Recommendation 18: Fast and easy access to specialist palliative care advice and support through a single phone contact point (median: 8.5, IQR: 8–9)
Importance of fast effective treatment For the person/carer as well as other health care professionals. (CS-VSR)
Fast effective treatment is of the utmost importance. (CS-CN)
Out of hours access I mean, you can't just ring an ambulance and say…the paramedics are marvellous but can't be ringing them twice a day and saying he can't breathe because they can't do anything more. (FG-NH6)
This access needs to be well publicised and available 24 hours a day, as crises usually occur at night, or out of office hours. (CS-IC)
Well hopefully, some degree of accessibility when he needs weekend attention…when he can't access his GP. (FG-VC3)
Recommendation 20: Co-ordination of services through a key worker from the SPC team acting as a single point of contact for the patient and family to avoid confusion and maintain continuity across care services (median: 8, IQR: 7–9)
Key worker assigned to patient for continuity of care Yes. Too often patients just don't know to whom to turn. (CS-VSR)
The service still requires very good communication between ALL teams, as one person missing, through sickness or leave, should not mean that the patient and family have no-one to turn to. (CS-IC)
there needs to be someone there saying, “This is my person”. (FG-VC1)

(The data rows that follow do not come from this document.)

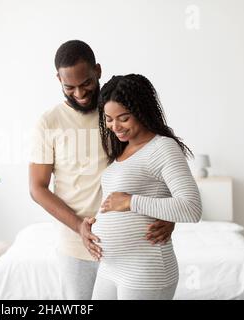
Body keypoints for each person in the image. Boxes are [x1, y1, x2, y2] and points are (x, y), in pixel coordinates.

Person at [29, 40, 176, 300]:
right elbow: (37, 188)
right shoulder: (49, 122)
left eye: (85, 83)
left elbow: (155, 163)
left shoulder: (118, 113)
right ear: (58, 80)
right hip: (77, 247)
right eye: (69, 87)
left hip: (134, 248)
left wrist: (169, 215)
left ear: (97, 70)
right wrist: (79, 227)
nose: (80, 93)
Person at [91, 74, 202, 300]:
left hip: (145, 269)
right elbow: (115, 202)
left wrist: (131, 201)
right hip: (110, 268)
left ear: (141, 111)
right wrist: (93, 222)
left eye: (123, 118)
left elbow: (191, 208)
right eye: (109, 119)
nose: (115, 126)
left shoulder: (163, 148)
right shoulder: (121, 151)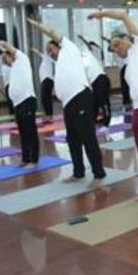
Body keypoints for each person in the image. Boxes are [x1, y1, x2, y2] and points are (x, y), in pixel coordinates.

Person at [88, 10, 138, 207]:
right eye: (113, 48)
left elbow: (124, 16)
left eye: (117, 44)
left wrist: (101, 14)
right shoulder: (127, 63)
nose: (116, 49)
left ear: (128, 38)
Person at [27, 19, 106, 184]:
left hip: (81, 97)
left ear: (59, 45)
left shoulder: (69, 48)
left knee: (88, 137)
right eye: (48, 51)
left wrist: (39, 26)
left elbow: (52, 32)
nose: (50, 53)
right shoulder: (61, 61)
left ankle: (99, 174)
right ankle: (78, 172)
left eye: (51, 49)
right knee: (73, 139)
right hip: (68, 103)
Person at [0, 41, 40, 168]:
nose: (4, 61)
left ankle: (34, 160)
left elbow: (11, 50)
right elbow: (7, 53)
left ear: (11, 55)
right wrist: (0, 49)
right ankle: (25, 158)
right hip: (18, 103)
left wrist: (2, 43)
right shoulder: (14, 67)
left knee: (30, 131)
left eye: (5, 58)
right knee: (23, 132)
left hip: (27, 101)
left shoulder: (22, 59)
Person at [79, 36, 111, 127]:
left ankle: (106, 123)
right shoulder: (82, 60)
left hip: (101, 79)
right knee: (95, 102)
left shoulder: (87, 55)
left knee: (103, 102)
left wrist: (83, 39)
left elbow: (88, 46)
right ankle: (93, 120)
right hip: (96, 82)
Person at [31, 47, 55, 122]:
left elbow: (40, 53)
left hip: (47, 80)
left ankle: (49, 115)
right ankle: (48, 114)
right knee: (45, 98)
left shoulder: (48, 58)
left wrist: (35, 50)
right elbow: (40, 54)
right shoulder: (47, 58)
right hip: (45, 80)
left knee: (46, 98)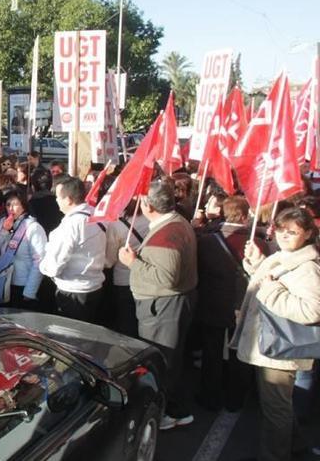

If there is always that person in their life, so if there is a support and it's always around then when that support walks up to see them when they're facing a crisis or got to make a decision, in their mind they're like, ‘Oh, it's all right. [Clinician's name]’s here. All right, now,’ in their mind because they know that they can trust what you say. (FG-IC1)
Because I think older people are very much aware of continuity. Old age doesn't like too much change and that's where a lot of care falls down. The continuity is simply not there. (FG-VC3)
Uncertainty over who should be responsible for key worker role V important but should be the most involved member of the team/the one with the relationship which may or may not be specialist palliative care. (CS-H)
No. The key worker must come from primary care. (CS-PMC)
Co-ordination could be via GP still if only limited visits anticipated. Who to contact and when should be part of future care planning and information given to carers. (CS-SPC)
This [a key worker] is extremely important but does the key worker need to be from the specialist palliative care team? Shouldn't it be the service/person who knows the patient and has the most contact? (CS-SPC)
Concerns over short-term nature of SPC providing this role Yes, but I'm not sure that this will be effective for short-term input only—the single point of coordinated contact needs to be long standing to be effective. (SC-GP)
But could be problematic especially as this is a short-term service. (SC-A)
I think this could add to confusion. (CS-CN)

Participants’ ID codes are prefixed by the data collection method (CS for consensus survey free text comments or FG for focus group discussions) and suffixed by their role (VSR,  voluntary sector representative; VC,  volunteer carer; CN,  community nurse; IC,  informal carer; NH,  nursing home resident; SN,  other specialist nurse, e.g. heart failure; A,  academic/researcher; PMC,  palliative medicine consultant; GP,  general practitioner; H,  hospice e.g. education and management leads; SPC,  specialist palliative care nurse). IQR,  interquartile range.